Reputation: 1189
I have a graph having 602647 nodes and 982982 edges. I wanted to find the first and second order contacts (i.e. 1-hop contacts and 2-hops contacts) for each node in the graph in Networkx.
i built the following code that worked fine for smaller graphs, but never finished running for larger (graphs as the one above):
hop_1 = {}
hop_2 = {}
row_1 = {}
row_2 = {}
for u, g in G.nodes(data=True):
row_1.setdefault(u, nx.single_source_shortest_path_length(G, u, cutoff=1))
row_2.setdefault(u, nx.single_source_shortest_path_length(G, u, cutoff=2))
hop_1.update(row_1)
hop_2.update(row_2)
some notes:
results are stored first in a dict (hope_1 and hope_2)

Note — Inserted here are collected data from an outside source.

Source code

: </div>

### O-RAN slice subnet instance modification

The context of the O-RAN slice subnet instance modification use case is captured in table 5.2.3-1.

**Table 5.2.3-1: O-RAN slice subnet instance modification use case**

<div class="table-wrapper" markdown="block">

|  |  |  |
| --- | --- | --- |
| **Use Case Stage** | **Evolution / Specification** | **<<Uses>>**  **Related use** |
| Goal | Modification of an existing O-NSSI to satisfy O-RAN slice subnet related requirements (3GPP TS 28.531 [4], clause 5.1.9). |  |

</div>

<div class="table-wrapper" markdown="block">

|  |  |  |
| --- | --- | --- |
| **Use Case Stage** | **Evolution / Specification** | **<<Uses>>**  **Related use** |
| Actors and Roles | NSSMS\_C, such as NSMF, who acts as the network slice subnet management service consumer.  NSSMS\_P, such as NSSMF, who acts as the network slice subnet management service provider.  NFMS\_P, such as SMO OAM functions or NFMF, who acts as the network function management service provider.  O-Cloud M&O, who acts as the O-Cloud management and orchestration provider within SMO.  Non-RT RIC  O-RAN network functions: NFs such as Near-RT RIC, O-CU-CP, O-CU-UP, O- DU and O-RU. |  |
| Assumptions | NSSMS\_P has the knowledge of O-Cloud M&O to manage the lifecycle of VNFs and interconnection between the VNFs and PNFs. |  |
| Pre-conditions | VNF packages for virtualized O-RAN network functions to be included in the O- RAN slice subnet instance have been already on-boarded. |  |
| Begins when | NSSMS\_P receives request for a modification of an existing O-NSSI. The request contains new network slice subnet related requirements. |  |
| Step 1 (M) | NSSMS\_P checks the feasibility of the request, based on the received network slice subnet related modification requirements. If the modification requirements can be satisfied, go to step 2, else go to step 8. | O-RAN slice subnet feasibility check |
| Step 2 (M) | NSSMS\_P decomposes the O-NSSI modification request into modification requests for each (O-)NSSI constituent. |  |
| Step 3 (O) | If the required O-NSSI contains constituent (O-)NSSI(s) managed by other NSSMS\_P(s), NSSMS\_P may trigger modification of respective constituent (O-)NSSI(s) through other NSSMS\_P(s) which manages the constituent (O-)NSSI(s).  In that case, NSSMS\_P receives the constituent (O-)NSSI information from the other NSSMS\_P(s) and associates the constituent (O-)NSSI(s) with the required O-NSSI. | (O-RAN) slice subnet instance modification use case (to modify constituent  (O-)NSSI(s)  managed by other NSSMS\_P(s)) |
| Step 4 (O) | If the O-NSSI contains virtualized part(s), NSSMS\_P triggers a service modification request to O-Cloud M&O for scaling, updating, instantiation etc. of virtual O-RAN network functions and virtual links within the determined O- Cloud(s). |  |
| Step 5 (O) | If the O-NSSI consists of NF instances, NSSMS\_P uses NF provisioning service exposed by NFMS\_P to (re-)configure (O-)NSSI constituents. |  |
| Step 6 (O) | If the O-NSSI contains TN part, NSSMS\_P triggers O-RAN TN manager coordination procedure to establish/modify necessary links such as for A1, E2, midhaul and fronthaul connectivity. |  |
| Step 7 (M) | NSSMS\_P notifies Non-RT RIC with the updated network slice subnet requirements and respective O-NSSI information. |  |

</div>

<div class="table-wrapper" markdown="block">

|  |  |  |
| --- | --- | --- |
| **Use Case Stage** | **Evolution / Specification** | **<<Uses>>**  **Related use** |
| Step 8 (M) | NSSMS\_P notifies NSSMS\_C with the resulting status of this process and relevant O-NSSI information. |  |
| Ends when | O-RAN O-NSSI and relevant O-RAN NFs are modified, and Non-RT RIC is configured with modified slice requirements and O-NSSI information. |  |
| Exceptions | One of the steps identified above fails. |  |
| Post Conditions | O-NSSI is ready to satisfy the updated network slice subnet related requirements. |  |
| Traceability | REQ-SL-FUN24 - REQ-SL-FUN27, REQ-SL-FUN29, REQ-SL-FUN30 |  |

row_1 and row_2 and temporary holding variables
hop-1 will include nodes after one jump
hop-2 will include nodes that are located at both one jump and two jumps
Is there a way to optimize/imrpove this code and finish running?
Upvotes: 0
Views: 590
Reputation: 17882
To find first and second-order neighbors you can use functions all_neighbors()
and node_boundary()
:
hop1 = {}
hop2 = {}
for n in G.nodes():
neighbs1 = list(nx.all_neighbors(G, n))
hop1[n] = neighbs1
hop2[n] = list(nx.node_boundary(G, neighbs1 + [n])) + neighbs1
print(hop1)
# {0: [1, 2, 3], 1: [0, 2, 3], 2: [0, 1, 3, 4], 3: [0, 1, 2, 4], 4: [2, 3]}
print(hop2)
# {0: [4, 1, 2, 3], 1: [4, 0, 2, 3], 2: [0, 1, 3, 4], 3: [0, 1, 2, 4], 4: [0, 1, 2, 3]}
Upvotes: 2
Reputation: 16204
I don't know networkx
; but, by definition, a node that is reachable one hop is also reachable in <=2 hops, which is what the docs (and source) of single_source_shortest_path_length
is giving you. you can therefore remove the first call to single_source_shortest_path_length
.
second, your uses of dictionaries are very strange! why are you using setdefault
rather than just setting elements? also you're copying things a lot with update
which doesn't do anything useful and just wastes time.
I'd do something like:
hop_1 = {}
hop_2 = {}
for u in G.nodes():
d1 = []
d2 = []
for v, n in nx.single_source_shortest_path_length(G, u, cutoff=2).items():
if n == 1:
d1.append(v)
elif n == 2:
d2.append(v)
hop_1[u] = d1
hop_2[u] = d2
which takes about a minute on my laptop with a G_nm
graph as generated by:
import networkx as nx
G = nx.gnm_random_graph(602647, 982982)
note that tqdm
is nice for showing progress of long running loops, just import tqdm
and change the outer for
loop to be:
for u in tqdm(G.nodes()):
...
and you'll get a nice bar reporting progress
Upvotes: 1